Her tone was practical without being scary, treating this like a problem we could solve together with the right tools.
She gave me a folder thick with resources and phone numbers and walked me through each document.
When I left her office, I felt less helpless because I had concrete steps I could take.
That night, I woke up gasping in May’s guest room at 3:00 in the morning.
In the nightmare, William had reached Diego, and it was my fault because I’d caused the confrontation by being dramatic.
I sat up shaking and disoriented, not sure where I was for a few seconds.
May knocked softly and asked if I was okay.
I told her about the nightmare, and she made me tea and sat with me until my breathing slowed.
In my next therapy session with Gardinia, I mentioned the nightmares.
She taught me grounding techniques, having me name five things I could see, four I could touch, three I could hear.
She explained that trauma doesn’t follow a logical timeline, that my brain was processing what happened in the only way it knew how.

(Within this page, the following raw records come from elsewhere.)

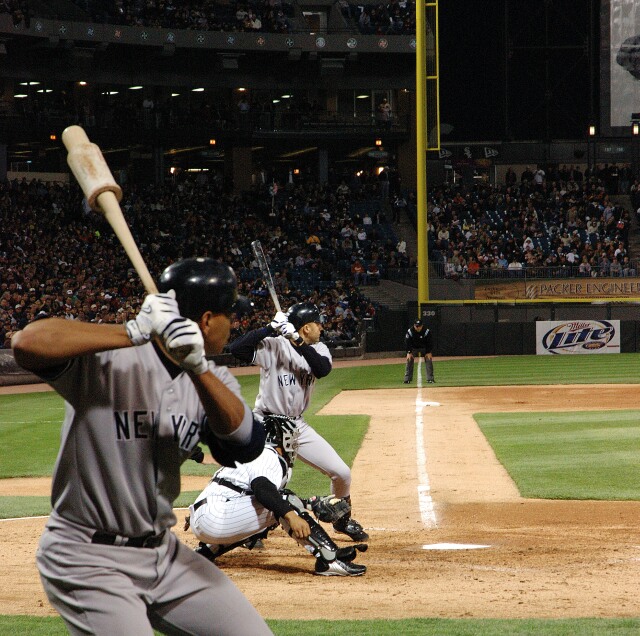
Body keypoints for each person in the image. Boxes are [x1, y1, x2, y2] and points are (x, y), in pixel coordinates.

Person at [11, 257, 272, 636]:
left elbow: (246, 444)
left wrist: (197, 368)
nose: (236, 324)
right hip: (87, 557)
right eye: (231, 315)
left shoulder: (213, 380)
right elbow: (26, 343)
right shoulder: (108, 361)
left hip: (163, 555)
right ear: (206, 320)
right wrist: (133, 330)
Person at [227, 301, 369, 542]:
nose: (321, 328)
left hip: (296, 427)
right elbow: (236, 349)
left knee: (342, 473)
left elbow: (321, 369)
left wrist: (297, 341)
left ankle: (342, 520)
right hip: (266, 425)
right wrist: (269, 329)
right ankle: (252, 530)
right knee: (263, 479)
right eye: (317, 324)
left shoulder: (320, 348)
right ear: (306, 327)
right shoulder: (273, 345)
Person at [185, 415, 367, 577]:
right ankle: (329, 559)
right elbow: (262, 488)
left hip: (204, 517)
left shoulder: (248, 454)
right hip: (218, 518)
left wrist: (308, 505)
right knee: (284, 502)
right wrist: (292, 514)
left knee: (276, 506)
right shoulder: (268, 454)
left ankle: (206, 552)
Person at [403, 318, 435, 384]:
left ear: (422, 326)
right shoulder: (410, 331)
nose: (418, 328)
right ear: (414, 325)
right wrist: (409, 352)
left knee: (429, 359)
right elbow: (407, 342)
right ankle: (407, 379)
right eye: (416, 326)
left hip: (424, 348)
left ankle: (430, 379)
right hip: (413, 348)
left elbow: (430, 342)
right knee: (409, 359)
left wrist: (428, 352)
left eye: (419, 326)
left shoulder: (426, 331)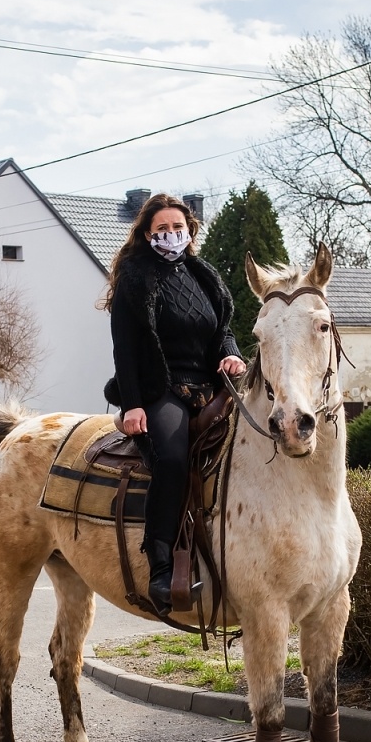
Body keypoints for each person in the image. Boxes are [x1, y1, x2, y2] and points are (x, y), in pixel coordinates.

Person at [102, 193, 246, 613]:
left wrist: (231, 352)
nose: (170, 235)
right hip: (160, 389)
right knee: (173, 459)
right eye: (161, 229)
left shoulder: (203, 275)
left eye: (177, 227)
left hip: (212, 386)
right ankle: (162, 569)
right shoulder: (134, 277)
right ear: (147, 235)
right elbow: (124, 349)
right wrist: (132, 405)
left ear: (190, 230)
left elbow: (222, 330)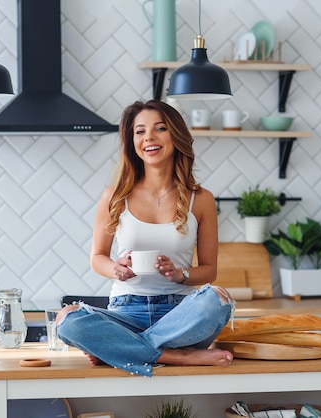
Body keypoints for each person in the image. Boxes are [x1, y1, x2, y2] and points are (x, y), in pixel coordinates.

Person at [56, 99, 234, 377]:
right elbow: (97, 258)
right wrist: (115, 268)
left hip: (180, 316)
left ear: (176, 136)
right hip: (126, 312)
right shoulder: (114, 196)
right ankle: (176, 356)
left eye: (159, 128)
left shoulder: (201, 199)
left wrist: (180, 274)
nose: (148, 137)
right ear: (132, 141)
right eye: (139, 131)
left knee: (218, 298)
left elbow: (210, 271)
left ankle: (119, 350)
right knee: (67, 319)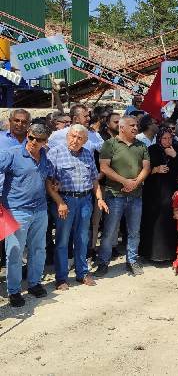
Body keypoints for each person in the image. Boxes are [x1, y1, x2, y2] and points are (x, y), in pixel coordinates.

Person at [47, 125, 108, 290]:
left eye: (80, 138)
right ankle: (61, 278)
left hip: (85, 201)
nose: (75, 140)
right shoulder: (56, 152)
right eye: (73, 136)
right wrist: (59, 202)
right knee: (62, 240)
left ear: (85, 140)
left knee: (82, 239)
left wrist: (99, 198)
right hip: (65, 201)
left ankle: (82, 273)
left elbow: (94, 180)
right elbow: (49, 182)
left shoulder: (88, 154)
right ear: (67, 136)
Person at [0, 123, 54, 307]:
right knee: (14, 253)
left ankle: (34, 283)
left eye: (38, 140)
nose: (32, 142)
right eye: (31, 137)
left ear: (45, 142)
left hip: (39, 210)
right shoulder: (12, 154)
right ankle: (14, 291)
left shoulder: (45, 155)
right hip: (16, 211)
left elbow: (48, 175)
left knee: (38, 249)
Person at [95, 115, 151, 277]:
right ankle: (103, 262)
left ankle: (132, 261)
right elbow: (104, 168)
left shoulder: (141, 145)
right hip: (114, 195)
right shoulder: (110, 144)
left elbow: (146, 167)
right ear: (122, 127)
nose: (135, 128)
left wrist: (135, 182)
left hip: (136, 195)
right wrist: (125, 181)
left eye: (136, 125)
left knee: (134, 231)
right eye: (132, 125)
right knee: (109, 231)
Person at [141, 128, 178, 262]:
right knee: (153, 222)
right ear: (159, 139)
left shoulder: (177, 149)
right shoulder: (152, 150)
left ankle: (168, 254)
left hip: (170, 192)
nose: (167, 141)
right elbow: (143, 169)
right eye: (164, 138)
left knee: (168, 222)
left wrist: (174, 156)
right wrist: (156, 169)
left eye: (170, 138)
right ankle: (151, 254)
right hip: (154, 193)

She gave me tips for sleep hygiene and suggested keeping a small light on at night.
The validation that my nightmares were normal helped somehow.
Over the next few days, my phone kept buzzing with messages from mutual friends.
William had posted vague things on social media about betrayal and false accusations.
People were asking me what happened, if I was okay, if the stuff William was saying was true.
I responded to two people with brief messages saying I wasn’t discussing this and asking them to respect my privacy.
Then I deactivated all my accounts because the attention felt like too much when I was trying to focus on healing.
Logging out felt like closing a door on noise I didn’t need.
The court date for the protective order hearing arrived faster than I expected.
I’d spent the week before preparing paperwork with Officer Hines’s help over the phone.
We outlined the hospital incident, William showing up at May’s building, the emails he’d sent.
Hines walked me through what to expect in the courtroom, who would be there, what questions the judge might ask.
He reminded me I had documentation and witnesses.